January 25

Elected officials don't take oath of office seriously

Letter to the Editor

When will elected officials again take seriously their oath to support -- and defend -- the U.S. Constitution? Against all enemies, foreign and domestic? To bear true faith and allegiance to the same? And to take this obligation freely "without any mental reservation or purpose of evasion?" To well and faithfully discharge the duties of office?

This oath is now figurative to most, at best. Lawmakers should first review bills to assess if they are authorized, under the Constitution, to enact them. If they cannot locate a specific, applicable clause, lawmakers are obligated by their oath to vote against them.

Think this already happens.

1. Obamacare, the Patient Protection and Affordable Care Act.

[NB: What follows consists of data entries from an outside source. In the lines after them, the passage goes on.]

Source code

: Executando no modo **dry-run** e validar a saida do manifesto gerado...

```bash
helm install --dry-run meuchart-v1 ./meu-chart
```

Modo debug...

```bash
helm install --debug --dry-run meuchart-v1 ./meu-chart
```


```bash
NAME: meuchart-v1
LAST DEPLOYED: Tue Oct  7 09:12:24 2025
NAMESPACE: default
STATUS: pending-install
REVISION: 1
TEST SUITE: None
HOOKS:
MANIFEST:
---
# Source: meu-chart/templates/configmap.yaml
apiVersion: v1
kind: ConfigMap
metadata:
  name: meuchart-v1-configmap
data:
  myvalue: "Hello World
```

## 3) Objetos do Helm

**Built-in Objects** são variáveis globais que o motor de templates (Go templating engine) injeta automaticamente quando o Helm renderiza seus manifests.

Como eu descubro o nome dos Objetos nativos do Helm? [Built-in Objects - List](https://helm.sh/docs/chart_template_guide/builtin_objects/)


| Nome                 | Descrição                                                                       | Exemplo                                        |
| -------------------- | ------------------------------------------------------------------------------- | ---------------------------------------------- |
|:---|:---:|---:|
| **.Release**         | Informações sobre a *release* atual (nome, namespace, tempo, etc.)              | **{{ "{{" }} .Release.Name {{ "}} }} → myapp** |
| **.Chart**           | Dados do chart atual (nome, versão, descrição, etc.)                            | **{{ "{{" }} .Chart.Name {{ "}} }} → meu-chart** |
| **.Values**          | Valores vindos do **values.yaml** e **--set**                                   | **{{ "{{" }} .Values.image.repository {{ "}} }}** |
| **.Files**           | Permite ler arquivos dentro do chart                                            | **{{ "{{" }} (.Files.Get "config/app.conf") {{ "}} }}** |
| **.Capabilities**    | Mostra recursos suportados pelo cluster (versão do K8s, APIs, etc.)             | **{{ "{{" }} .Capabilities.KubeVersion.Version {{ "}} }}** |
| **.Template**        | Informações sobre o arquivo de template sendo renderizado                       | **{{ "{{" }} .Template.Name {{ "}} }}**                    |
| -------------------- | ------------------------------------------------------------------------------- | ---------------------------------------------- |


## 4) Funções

Any lawmaker wishing to read the bill, should have fought to do so, then applied the above process. Upon finding no such clause, Maine's Mike Michaud should have voted nay -- but he did not. Nor did other lawmakers read it prior to voting. I suspect most still have not.

2. Bailouts, sometimes called Troubled Asset Relief Programs. I find great amusement the word "troubled" is in the title. Despite precedence, government has no authority using taxes to pick corporate winners and losers. This has rendered me a forced consumer of automobile, housing and financial institutions, none of which I have personal use.

3. Gun restrictions. Individuals' rights can be removed, but only upon conviction of crimes. However, this is very different from creating a blanket loss of a right which individuals have done nothing to lose, like in the current gun right debate.

Why don't lawmakers expose constitutional offenders voting for invalid bills? Failure to act is as impeachable as making the unconstitutional vote itself.

Failure to follow the oath of office is a prime reason for our nation's decline.